▶ Brief:
Answer from the passage on a Ted Chiang story and the L.A.con IV reading groups:
(a) Whose idea does "What's Expected of Us" take up?
(b) Which convention will hold four discussion groups on classic science fiction works?
(c) Which of those works is by C. L. Moore?

▶ Passage provided:
=-=-=

What's Expected of Us (story pointer by Mark R. Leeper):

Evelyn points out to me a rather good very story by Ted Chiang that shows up at a science site. It sort of takes an idea from Isaac Asimov and looks at its implications. It really is not so much a story as a situation. It is the kind of thing I try to do in my editorials. But for those who like my sort of musings, but done in story form, there is "What's Expected of Us" at:

http://www.nature.com/news/2005/050704/pf/436150a_pf.html

[-mrl]

[And for those who really like Ted Chiang's writing, here's a chance to read one of all all-too-infrequent works. -ecl]


One Book Worldcon (comments by Evelyn C. Leeper):

Well, four books really. L.A.con IV will be having four discussion groups for classic science fiction works: Robert A. Heinlein's SPACE CADET, Aldous Huxley's BRAVE NEW WORLD, C. L. Moore's "No Woman Born", and Jules Verne's TWENTY THOUSAND LEAGUES UNDER THE SEA. People who attending may want to get started reading these now. (I just read BRAVE NEW WORLD last year, so I can concentrate on the other three.)

=-=-=

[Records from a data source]
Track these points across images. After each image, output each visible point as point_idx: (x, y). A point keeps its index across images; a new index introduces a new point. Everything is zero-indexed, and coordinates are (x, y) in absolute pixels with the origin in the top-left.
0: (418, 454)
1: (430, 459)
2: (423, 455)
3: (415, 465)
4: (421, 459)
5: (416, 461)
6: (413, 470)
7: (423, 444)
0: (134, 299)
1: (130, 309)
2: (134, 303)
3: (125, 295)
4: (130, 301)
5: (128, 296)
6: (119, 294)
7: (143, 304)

=-=-=

▶ Written response:
(a) Isaac Asimov's
(b) L.A.con IV
(c) "No Woman Born"